絶景と花々に癒される白山2日目
虫の声。沢のせせらぎ。やわらかい月明かり。穏やかに吹き抜ける夜風。そんな大自然に包まれながら、幸せな一晩を過ごした。これぞテント泊の醍醐味である。
午前3時を過ぎた頃、周りの人々が起きて調理を始めたようだ。その音で目を覚ます。テント内の気温は12℃。寝袋から出て着替えようとすると、寒さで震えが止まらない。それでも、荷物をまとめ、テントの外に出る。月の姿は見えなくなっていた。その代わりに満天の星が煌いていた。ヘッドランプを消し、しばし呆然と立ち尽くす。天の川まで見える。寝起きからとても感動した。
しかし、星に見とれている暇はない。急いでテントの撤収に取り掛かる。フライシートの内側は結露でびしょびしょになっていた。テントの底も泥で汚れていた。だが、そんなことは気にしてはいけない。適当に丸め、袋に詰め込む。パッキングを完了した頃には時刻は4時になっていた。東の空が白み始める。
山荘に向かうと、既に玄関で2人が待機していた。山荘ではまだほとんどの宿泊者が寝静まっていた。4時15分、山荘を出発する。展望歩道を経由して室堂へ向かうのだ。室堂までは3.1kmの道のり。その途中でご来光を望む計画だ。
しばらくは木道が整備されていて歩きやすいが、木道が途切れると、昨日の雨のせいで道がぬかるんでいた。Wさんが滑って転ぶ。歩きづらそうにしていたため、ストックを取り出して使わせた。振り返ると遥か彼方に雲海が見える。
アルプス展望台に着く前に太陽が顔を出した。穏やかな夜明けである。近くでホシガラスが鳴いていた。美しい容姿からは想像できないような下品な鳴き声だ。カラスなのだから仕方あるまいが。
初めて見る山の上でのご来光に2人は感動していた。昨日、雨の中を頑張って登った甲斐があった。
5時10分、アルプス展望台に到着。御嶽山から穂高連峰、立山連峰までが一望できる。ザックを降ろして朝ごはんの支度をする。お湯を沸かし、塩ラーメンを食べた。
御嶽山をズームアップで撮ってみた。朝日に照らされ、雲海から突き出したその姿は荘厳である。
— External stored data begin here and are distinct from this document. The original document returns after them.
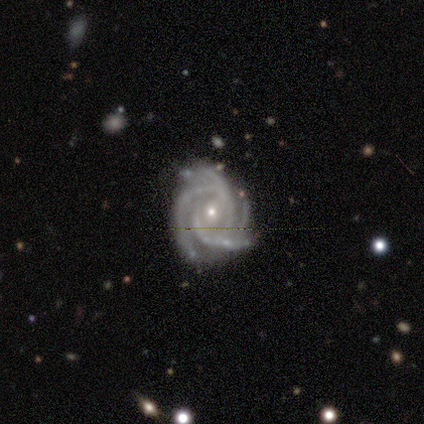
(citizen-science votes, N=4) This is clearly a featured or disk galaxy (100%). It is clearly not viewed edge-on (100%). Bar: possibly weak (50%, tied with no). Spiral arm pattern: clearly yes (100%). Spiral arm count: likely 4 (75%). Spiral winding: likely tight (75%). Central bulge: likely small (75%). Merging: likely none (75%).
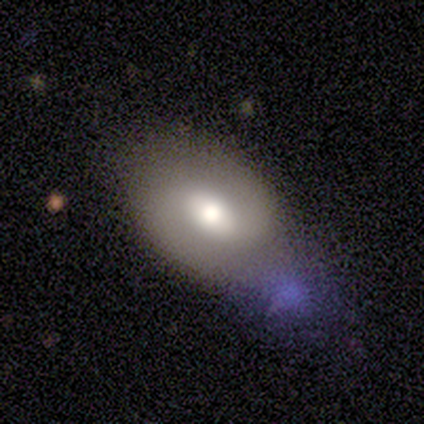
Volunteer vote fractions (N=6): Smooth or featured? 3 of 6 (50%) said smooth. How rounded? 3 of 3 (100%) said in between. Merging? 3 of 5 (60%) said none.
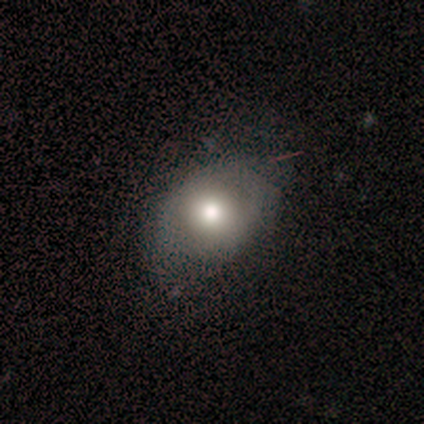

5時50分、室堂へ向かって歩き出す。室堂までは1.7km。ここから先は、大展望とお花畑が広がるパラダイスとなっていた。クルマユリ、イワオトギリ、ハクサンフウロ、コバイケイソウ、リンドウ、アオノツガザクラ、クロユリ、ハクサンコザクラ、コイワカガミ、ハクサンシャクナゲ、イブキトラノオ...。去年出会えなかったクロユリに出会えて嬉しい。
反対側はこの景色。幸せな空中散歩を楽しむ。
室堂に近づくにつれ、植物の密度が増していく。色とりどりの可憐な花たちを見て、Wさんは「かわいいー」「きれーい」「すごーい」「しあわせー」を連発していた。
標高はだいぶ上がった。室堂まであと少し。
7時15分、室堂に到着。予定より少し遅れていたが、20分間の大休止を取った。
室堂から山頂までは標高差250mの登り。ここも道の両側には花が咲き乱れていた。後ろを振り向くとこの景色。
別山をズームアップ。油坂をはじめとする登山道が一望できた。今回、別山に行けなかったのは唯一の心残り。なお、写真下の建物は南竜のケビンや炊事場だ。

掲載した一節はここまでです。